* Exercise materials
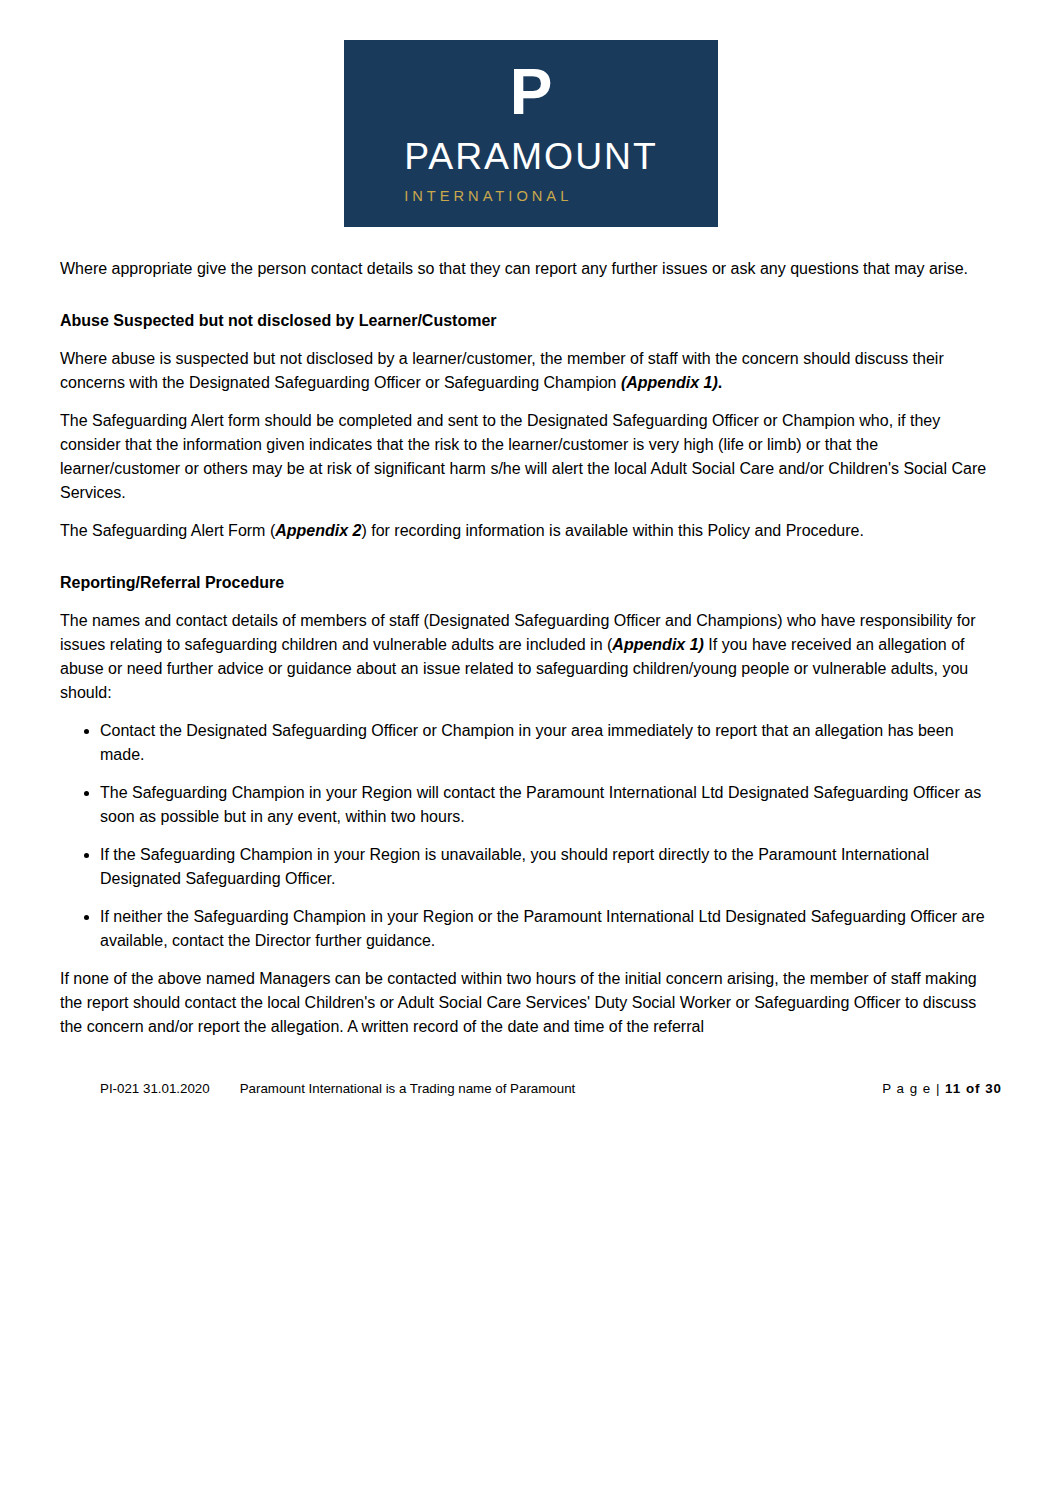P
PARAMOUNT
INTERNATIONAL
Where appropriate give the person contact details so that they can report any further issues or ask any questions that may arise.
Abuse Suspected but not disclosed by Learner/Customer
Where abuse is suspected but not disclosed by a learner/customer, the member of staff with the concern should discuss their concerns with the Designated Safeguarding Officer or Safeguarding Champion (Appendix 1).
The Safeguarding Alert form should be completed and sent to the Designated Safeguarding Officer or Champion who, if they consider that the information given indicates that the risk to the learner/customer is very high (life or limb) or that the learner/customer or others may be at risk of significant harm s/he will alert the local Adult Social Care and/or Children's Social Care Services.
The Safeguarding Alert Form (Appendix 2) for recording information is available within this Policy and Procedure.
Reporting/Referral Procedure
The names and contact details of members of staff (Designated Safeguarding Officer and Champions) who have responsibility for issues relating to safeguarding children and vulnerable adults are included in (Appendix 1) If you have received an allegation of abuse or need further advice or guidance about an issue related to safeguarding children/young people or vulnerable adults, you should:
Contact the Designated Safeguarding Officer or Champion in your area immediately to report that an allegation has been made.
The Safeguarding Champion in your Region will contact the Paramount International Ltd Designated Safeguarding Officer as soon as possible but in any event, within two hours.
If the Safeguarding Champion in your Region is unavailable, you should report directly to the Paramount International Designated Safeguarding Officer.
If neither the Safeguarding Champion in your Region or the Paramount International Ltd Designated Safeguarding Officer are available, contact the Director further guidance.
If none of the above named Managers can be contacted within two hours of the initial concern arising, the member of staff making the report should contact the local Children's or Adult Social Care Services' Duty Social Worker or Safeguarding Officer to discuss the concern and/or report the allegation. A written record of the date and time of the referral
PI-021 31.01.2020 Paramount International is a Trading name of Paramount P a g e | 11 of 30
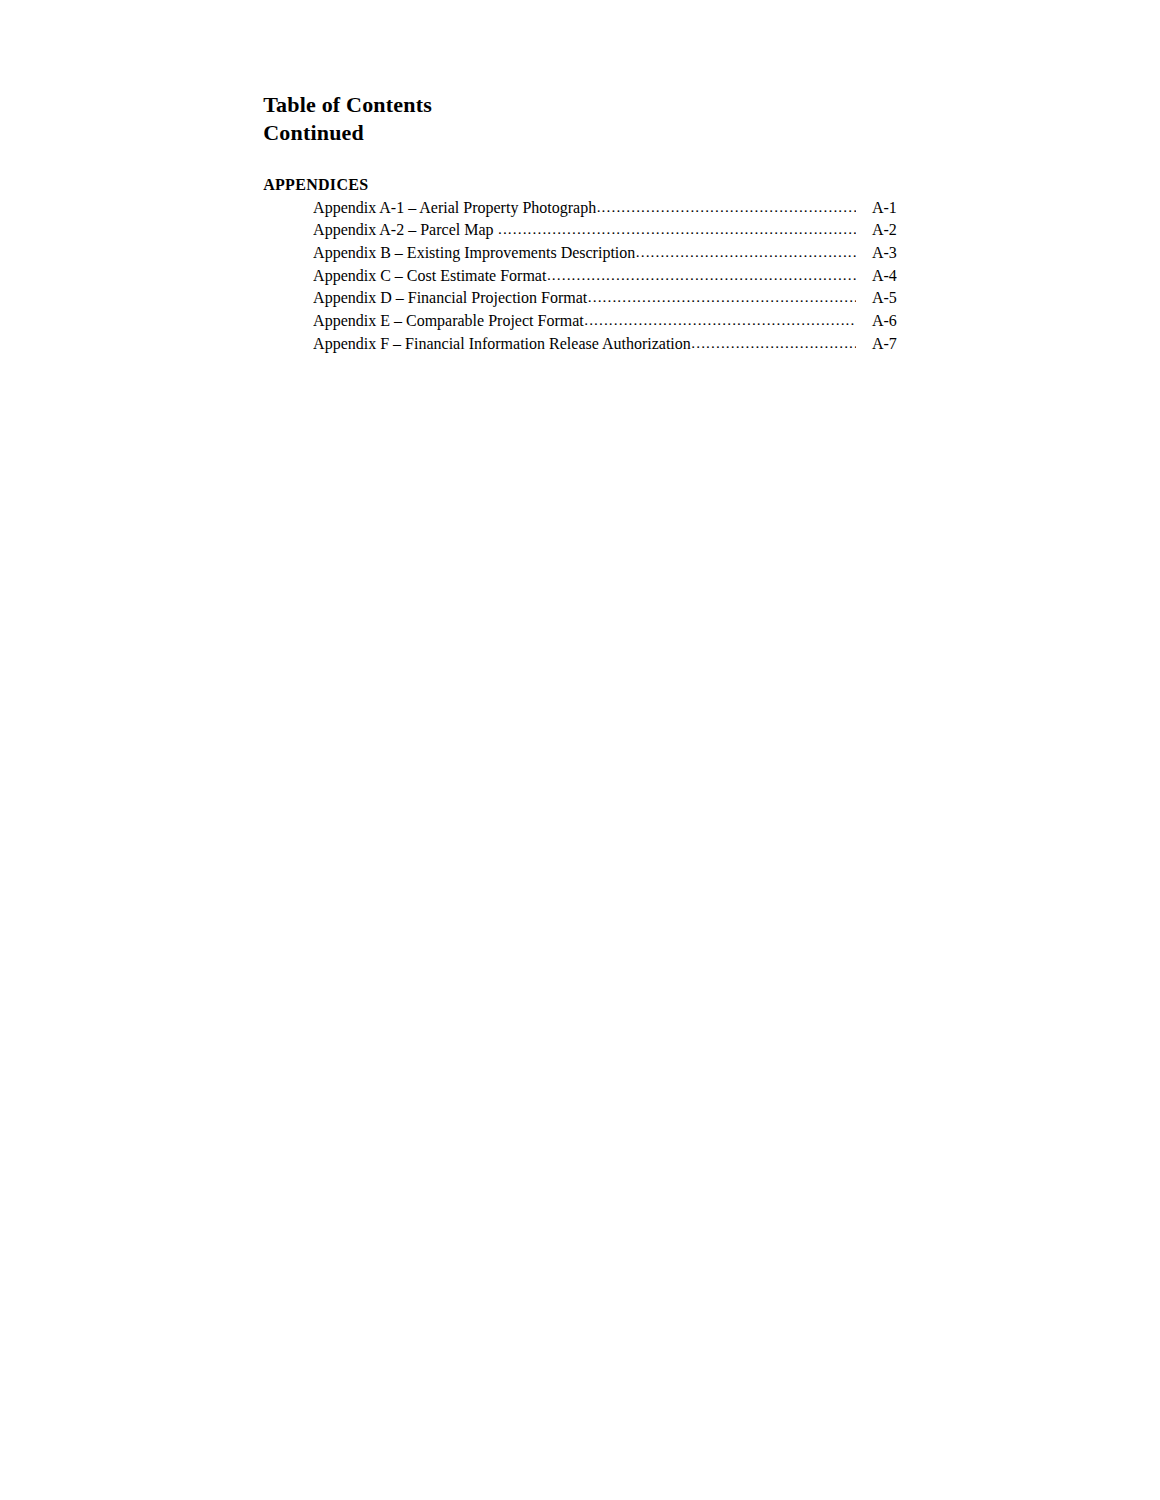Table of ContentsContinued
APPENDICES
Appendix A-1 – Aerial Property Photograph ......................................................................................................... A-1
Appendix A-2 – Parcel Map ................................................................................................................. A-2
Appendix B – Existing Improvements Description ............................................................................. A-3
Appendix C – Cost Estimate Format ............................................................................................... A-4
Appendix D – Financial Projection Format ....................................................................................... A-5
Appendix E – Comparable Project Format ....................................................................................... A-6
Appendix F – Financial Information Release Authorization ................................................................ A-7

* Task item
Please output every line of the listing as it stands, and omit its images.

* Answer space
P
PARAMOUNT
INTERNATIONAL
Where appropriate give the person contact details so that they can report any further issues or ask any questions that may arise.
Abuse Suspected but not disclosed by Learner/Customer
Where abuse is suspected but not disclosed by a learner/customer, the member of staff with the concern should discuss their concerns with the Designated Safeguarding Officer or Safeguarding Champion (Appendix 1).
The Safeguarding Alert form should be completed and sent to the Designated Safeguarding Officer or Champion who, if they consider that the information given indicates that the risk to the learner/customer is very high (life or limb) or that the learner/customer or others may be at risk of significant harm s/he will alert the local Adult Social Care and/or Children's Social Care Services.
The Safeguarding Alert Form (Appendix 2) for recording information is available within this Policy and Procedure.
Reporting/Referral Procedure
The names and contact details of members of staff (Designated Safeguarding Officer and Champions) who have responsibility for issues relating to safeguarding children and vulnerable adults are included in (Appendix 1) If you have received an allegation of abuse or need further advice or guidance about an issue related to safeguarding children/young people or vulnerable adults, you should:
Contact the Designated Safeguarding Officer or Champion in your area immediately to report that an allegation has been made.
The Safeguarding Champion in your Region will contact the Paramount International Ltd Designated Safeguarding Officer as soon as possible but in any event, within two hours.
If the Safeguarding Champion in your Region is unavailable, you should report directly to the Paramount International Designated Safeguarding Officer.
If neither the Safeguarding Champion in your Region or the Paramount International Ltd Designated Safeguarding Officer are available, contact the Director further guidance.
If none of the above named Managers can be contacted within two hours of the initial concern arising, the member of staff making the report should contact the local Children's or Adult Social Care Services' Duty Social Worker or Safeguarding Officer to discuss the concern and/or report the allegation. A written record of the date and time of the referral
PI-021 31.01.2020 Paramount International is a Trading name of Paramount P a g e | 11 of 30
Table of ContentsContinued
APPENDICES
Appendix A-1 – Aerial Property Photograph ......................................................................................................... A-1
Appendix A-2 – Parcel Map ................................................................................................................. A-2
Appendix B – Existing Improvements Description ............................................................................. A-3
Appendix C – Cost Estimate Format ............................................................................................... A-4
Appendix D – Financial Projection Format ....................................................................................... A-5
Appendix E – Comparable Project Format ....................................................................................... A-6
Appendix F – Financial Information Release Authorization ................................................................ A-7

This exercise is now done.